Bob had thought of doing a story on permissive priests, but knocking people wasn't the style of his features.

At the paper, Bob shared an office with three other writers, but he had come to find the press room at the courthouse more congenial than the city room at the
Tribune.
It was more like an old movie set, hungover types hung over the keyboards of their computers, the air blue with cigarette smoke, an atmosphere of resentful and cynical discontent. It was one place where Bob Oliver felt unequivocally successful in his profession. The court reporters envied them. He found them fascinating company, feeling somewhat like Dante touring Purgatory. And Tuttle the lawyer was usually there, looking for an ambulance to chase. It turned out that Tuttle knew all about Stanley's inheritance.

“How come you know about it?”

“I looked it up.”

“How much is it?”

“Lots.”

“Real estate?”

Tuttle punched his arm. Maybe he didn't know how much Stanley was due to get. Bob asked him how you looked up something like that, and he spent an afternoon with the lawyer going over the will of Frederick Collins. Well, it was hard to put an exact figure to an amount that was always growing larger. He tried to overcome his resentment by thinking that Phyllis would also benefit. In the meantime, she should do what she could about keeping her looks. He suggested she do something about her teeth.

“What do you mean?” But she half-covered her mouth with her hand when she spoke, as she usually did.

“Get them straightened. You have a natural right to a perfect smile.”

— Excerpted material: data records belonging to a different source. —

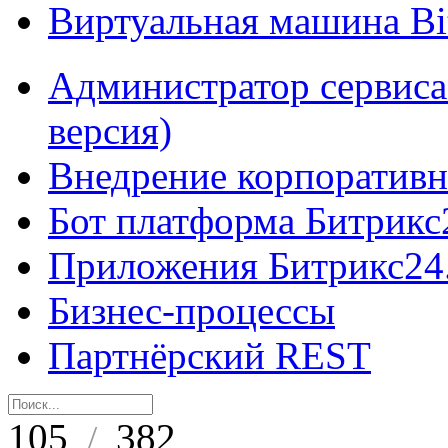
Виртуальная машина B
Администратор сервиса
версия)
Внедрение корпоративн
Бот платформа Битрикс
Приложения Битрикс24
Бизнес-процессы
Партнёрский REST
105
382
/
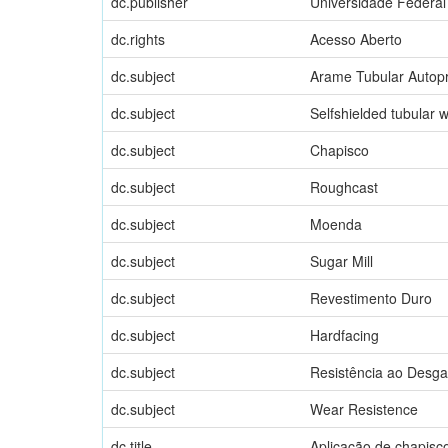
dc.publisher
Universidade Federal
dc.rights
Acesso Aberto
dc.subject
Arame Tubular Autop
dc.subject
Selfshielded tubular w
dc.subject
Chapisco
dc.subject
Roughcast
dc.subject
Moenda
dc.subject
Sugar Mill
dc.subject
Revestimento Duro
dc.subject
Hardfacing
dc.subject
Resistência ao Desga
dc.subject
Wear Resistence
dc.title
Aplicação de chapis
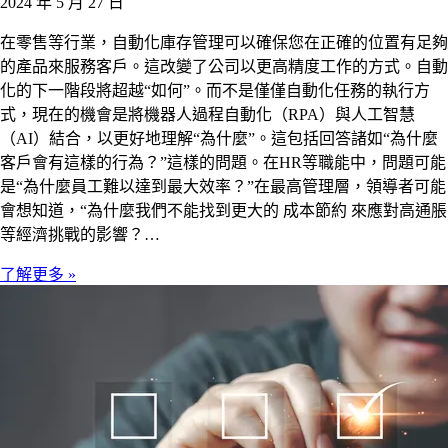
2024 年 5 月 27 日
在零售等行業，自動化庫存管理可以確保您在正確的位置有足夠
的產品來服務客戶。這改變了公司以更高精度工作的方式。自動
化的下一階段將超越“如何”。而不是僅僅自動化任務的執行方
式，現在的機會是將機器人過程自動化（RPA）與人工智慧
（AI）結合，以更好地理解“為什麼”。這包括回答諸如“為什麼
客戶會有這樣的行為？”這樣的問題。在HR等職能中，問題可能
是“為什麼員工難以達到最大效率？”在最高管理層，領導者可能
會想知道，“為什麼我們不能找到更大的 成本節約 來應對高通脹
等經濟挑戰的影響？…
了解更多 »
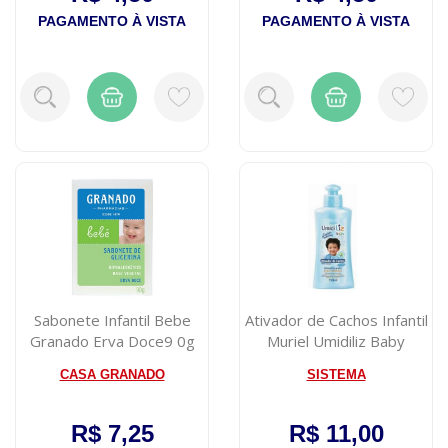
PAGAMENTO À VISTA
PAGAMENTO À VISTA
Sabonete Infantil Bebe
Ativador de Cachos Infantil
Granado Erva Doce9 0g
Muriel Umidiliz Baby
150ml
CASA GRANADO
SISTEMA
R$ 7,25
R$ 11,00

He gave her a photocopy of his feature on dentists. “Tell Jameson you're my sister. He owes me.”

7

The visit with Father Dowling had gone well, not that Stanley Collins was surprised; he had a gift with people. It was that, rather than ambition, that carried him as a Realtor, maybe not with the results his partner would have liked, but how could you sweat it out day after day when you knew that you were going to come into money no matter how unsuccessful the agency was? Besides, if anything happened, George would do all right. In the manner of partners, George Sawyer and Stanley Collins had taken out hefty insurance policies on one another, just in case. The premiums were paid by the agency, of course, but even so George grumbled that Stanley didn't carry his weight. Their arrangement was fifty-fifty, no matter the source of their profits, the lion's share of which were always due to George.